(Text shown begins)
# Carbine Conversion. Truck gun?



## Arklatex (May 24, 2014)

Was browsing Shotgun News and saw an ad for Mechtech Systems conversions. It is a carbine upper that works with 1911s, Glocks and Springfield XD. You just take off the slide and put the frame in the upper. This sounds like a great idea for a truck gun if you like pistol caliber carbines. They seem to be selling for around 3-4 hundred. Sounds a little pricy but I like the idea. Just thought I'd share. Here is a pic.


----------



## Old Man (Dec 10, 2012)

looks different. Would like to shoot one to see if it is worth the money.


----------



## bigwheel (Sep 22, 2014)

Too cool. Thanks.


----------



## James m (Mar 11, 2014)

They did make a buttstock for a 1911. From what I comprehend you take the grips off.


----------



## sideKahr (Oct 15, 2014)

Is the carbine upper a firearm?


----------



## Arklatex (May 24, 2014)
(Text shown ends)
[Assigned task 1] Convert every line of the body keypoint records into a JSON list of strings, one string per line, skipping blank lines and leaving out the pictures.
[Assigned task 2] Carry on the carbine conversion thread from the point where it stops.
The records that follow have no connection to the carbine conversion thread.
(Provided material begins)
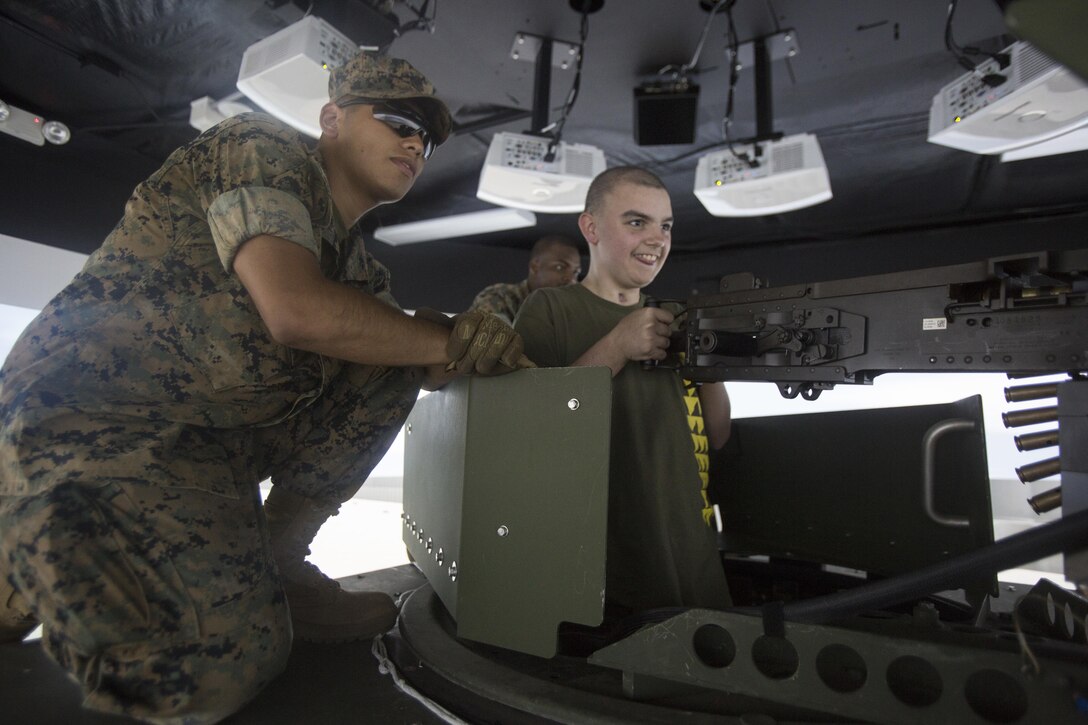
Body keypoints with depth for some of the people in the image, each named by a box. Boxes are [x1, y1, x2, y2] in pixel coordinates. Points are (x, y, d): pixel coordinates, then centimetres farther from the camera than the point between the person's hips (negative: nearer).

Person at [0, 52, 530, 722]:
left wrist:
(Provided material ends)
[Exercise result 1]
[
  "Body keypoints with depth for some of the people in the image, each named by a box. Boxes are [x1, y1, x2, y2] in pixel coordinates. Points are (x, y, d): pixel coordinates, then centimetres farther from the camera than the point between the person's hips (negative: nearer).",
  "Person at [0, 52, 530, 722]:",
  "left wrist:"
]

[Exercise result 2]
sideKahr said:


> Is the carbine upper a firearm?


No. This is completely legal and no FFL involved. Just like an AR upper. It must fall under the same legal loophole as the sig brace and slidefire.


----------



## Arklatex (May 24, 2014)

James m said:


> They did make a buttstock for a 1911. From what I comprehend you take the grips off.


Pretty sure that will get you in trouble.


----------



## James m (Mar 11, 2014)

Arklatex said:


> Pretty sure that will get you in trouble.


That's what I thought. Handgun or rifle?


----------



## Jakthesoldier (Feb 1, 2015)

Arklatex said:


> No. This is completely legal and no FFL involved. Just like an AR upper. It must fall under the same legal loophole as the sig brace and slidefire.


Sig brace loophole is closed. ATF made a final decision that shouldering the Sig brace modifies it's purpose and makes the weapon a SBR.


----------



## Jakthesoldier (Feb 1, 2015)

This is the ruling, BE AWARE THIS IS A PDF DOWNLOAD LINK FROM THE ATF WEBSITE.

https://www.google.com/url?sa=t&sou...5dbHaaon0q0RzuwTw&sig2=afBSXN1JurMp9wn5A3MDxw


----------



## Arklatex (May 24, 2014)

Jakthesoldier said:


> Sig brace loophole is closed. ATF made a final decision that shouldering the Sig brace modifies it's purpose and makes the weapon a SBR.


And yet I can still buy one... Lol.


----------



## Jakthesoldier (Feb 1, 2015)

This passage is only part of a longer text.